Vi har utviklet prototyper som er fullt funksjonelle og har dimensjoner som er tilpasset små barn og den har funksjoner som gjør det mye lettere å motiviere små barn og særlig barn med Prader Willi Syndrom (PWS) og deres omsorgspersoner til å bruke «devicen». Vi har produsert avanserte og unike slikonmodeller og ny metode- Deponeringstudier som vi har gjennomført med denne metoden i silikonmodellen har gitt svært spennende og til dels uventede resultater som trolig kan føre til nye patenter. Utvikling av nye metoder for visualisering av deponering i nesemodeller. 3D-animasjoner og «kunstig virkelighet»-Disse nye visualiseringsverktøyene er svært nyttige for instruksjon og opplæring av fagpersoner, patienter i alle aldre og deres omsorgspersoner og vi vil også bruke dem kommersielt.

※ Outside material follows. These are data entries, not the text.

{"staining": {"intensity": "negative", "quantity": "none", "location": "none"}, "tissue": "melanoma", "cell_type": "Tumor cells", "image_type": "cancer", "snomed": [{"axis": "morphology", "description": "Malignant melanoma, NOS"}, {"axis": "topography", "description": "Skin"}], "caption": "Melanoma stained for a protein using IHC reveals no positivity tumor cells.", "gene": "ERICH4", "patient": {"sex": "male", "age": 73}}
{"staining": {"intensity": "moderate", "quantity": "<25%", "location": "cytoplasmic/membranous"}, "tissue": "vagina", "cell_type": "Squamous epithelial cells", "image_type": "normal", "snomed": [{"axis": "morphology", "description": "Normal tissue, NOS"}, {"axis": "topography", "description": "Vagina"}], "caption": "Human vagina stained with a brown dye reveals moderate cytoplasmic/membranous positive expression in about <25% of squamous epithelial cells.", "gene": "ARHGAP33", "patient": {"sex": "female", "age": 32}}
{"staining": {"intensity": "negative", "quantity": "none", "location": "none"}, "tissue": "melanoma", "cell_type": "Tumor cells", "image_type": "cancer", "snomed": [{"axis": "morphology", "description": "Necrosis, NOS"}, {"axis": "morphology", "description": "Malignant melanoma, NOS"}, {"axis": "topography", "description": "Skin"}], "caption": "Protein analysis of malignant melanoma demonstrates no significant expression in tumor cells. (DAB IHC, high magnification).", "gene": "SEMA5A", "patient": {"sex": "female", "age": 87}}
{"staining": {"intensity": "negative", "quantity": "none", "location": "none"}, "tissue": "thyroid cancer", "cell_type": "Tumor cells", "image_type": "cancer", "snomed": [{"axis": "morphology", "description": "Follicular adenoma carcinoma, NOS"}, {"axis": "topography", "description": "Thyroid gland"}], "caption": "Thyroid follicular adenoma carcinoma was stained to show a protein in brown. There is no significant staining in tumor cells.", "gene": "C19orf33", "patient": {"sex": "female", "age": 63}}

The primary objective of this project extension is to assess if an OptiNose exhalation delivery system used in adults is suitable for use in adolescents and children. Data suggest that oxytocin delivered with an OptiNose system may offer nose-to-brain (N2B) activity in adults. It is desirable to make future treatment regimens also available, for example for autism spectrum disorder (ASD), to children and adolescents, but it is not known if the delivery system is suitable for pediatric use. Unfortunately, ASD is a complex disorder, with a heterogeneous etiology, and the research program required is commensurately challenging. It has been determined that Prader Willy syndrome (PWS) will be the first planned indication for an OptiNose exhalation delivery form of oxytocin. Nasal oxytocin has shown promising effects in PWS, a complex genetic neurodevelopmental disorder with cognitive/behavioral problems and obesity starting in early childhood where there is a high level of unsatisfied medical need for new treatment options. PWS is also classified as an orphan indication, offering important advantages in development time and exclusivity. This extension project will test fit and usability in subjects under 18 of an exhalation delivery system known to be usable in an adult population and will collect anthropometric data. The study will begin with the oldest age sub-group (16-17 year old) and progress down towards the youngest (6-7 year old) until failure occurs. Anthropometric data will help establish appropriate dimensions of an exhalation delivery system. If the fit or usability among age groups of subjects do not meet pre-defined levels, it may be determined that changes to the product design (for example, length of the flexible mouthpiece) may help subjects obtain an appropriate fit. In that case, OptiNose may develop prototypes and test fit and usability in relevant age groups.